Americans in Paris_ Life and Death Under Nazi Occupation - Charles Glass [194]
‘Since this morning, I have driven prisoners without stopping from Fresnes and Cherche-Midi to the station at Pantin.’
‘You mean they are evacuating all the prisons in Paris?’
‘Yes,’ the driver answered.
She asked, ‘And the Allies … are they advancing?’
‘Yes. They are at Rambouillet.’
As Toquette Jackson, Virginia d’Albert-Lake and hundreds of other women who had fought hard to liberate France rode in buses through Paris, they knew that the city would soon be free. From the pavements, people who had not resisted looked up, in shame, at the captives. Virginia wrote, ‘They pitied us. As I looked at them, the same thought went round and round in my consciousness: “These people will soon see the liberation of Paris. I’m going to miss the day of which I have dreamed for nearly five years and which was to be the greatest in my life.”’ The Germans took the women to the station at Pantin, where Sylvia Beach and the other American women internees had boarded the train to Vittel in September 1942. This train was not bound for a relatively comfortable mountain resort. Its destination was Germany.

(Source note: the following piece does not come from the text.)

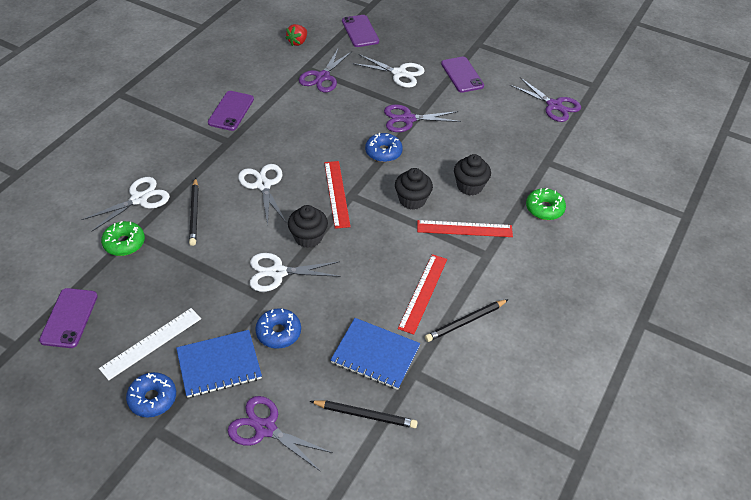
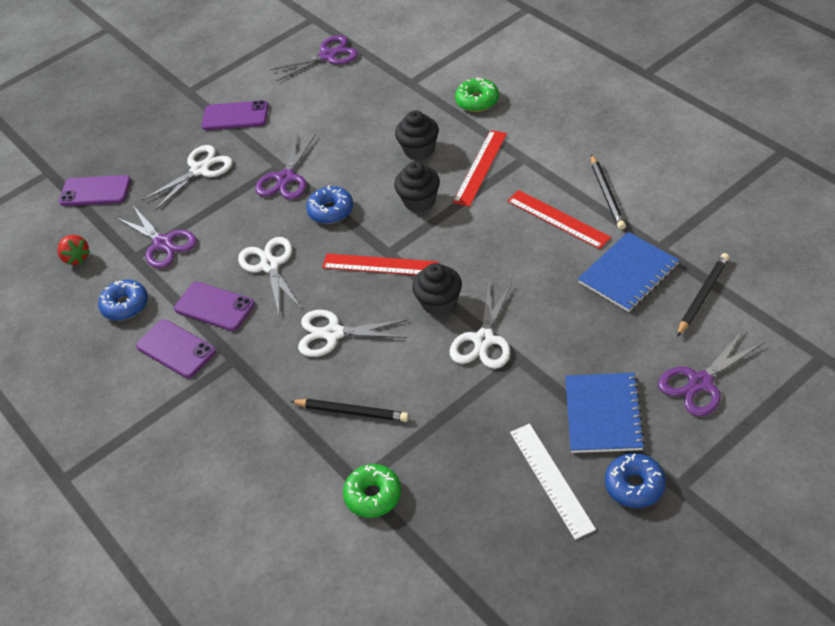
camera: 60 degrees left, 0 degrees up
purple phone [39,288,98,348] -> purple phone moved to [174,282,255,331]
white scissors [81,177,170,232] -> white scissors moved to [238,237,302,314]
blue donut [255,308,301,349] -> blue donut moved to [98,279,148,321]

The trains taking the prisoners to Germany were late, so the Germans ordered the women to stand in the hot sun. One of the women, knowing what lay in store for her in Germany, called out to some passers-by, ‘Hello, down there … Listen to me.’ They stopped, and she went on, ‘All the prisoners and the prisoners from Romainville are leaving … Warn the Resistance … Stop the train … You hear me? Stop the train.’ A woman passer-by waved a white handkerchief to signal that she understood. When the trains arrived, the Germans rushed the prisoners, more than 2,000 women and men, into crowded, airless carriages. Amid the wartime confusion, the train moved slowly east towards Nancy. It stopped in a tunnel near Nanteuil-sur-Marne for two hours, while the prisoners in the sealed carriages were nearly asphyxiated. The train could go no further, because the RAF had bombed a bridge a week earlier and the line was impassable. The SS guards marched the deportees out of the train into a field, where they were assembled in military columns. One woman tried to run away, but guards tracked her down and beat her severely.
They walked about five miles through fields to the town of Nanteuil-Saâcy, whose inhabitants called out to the prisoners, ‘Bon courage!’ and ‘Vive la France!’ Strangely, a contingent of Red Cross personnel was waiting at the train station with boiled potatoes and milk for the prisoners. A few hours later, they boarded a goods train. The train trundled slowly east for four days, until it reached the outskirts of Weimar. There, the SS separated the male from female prisoners. The women were taken off the train at Ravensbrück Konzentrationslager, built in 1939 to house slave labour for the Texled textile and leather factory and the Siemens armaments plant. The date was 21 August.
As soon as they entered the camp, the prisoners were forced to strip completely. The guards wrapped their clothes in brown paper, as if they would be returned one day. Each woman was forced to undergo a gynaecological examination for contraband, with no gesture towards hygiene.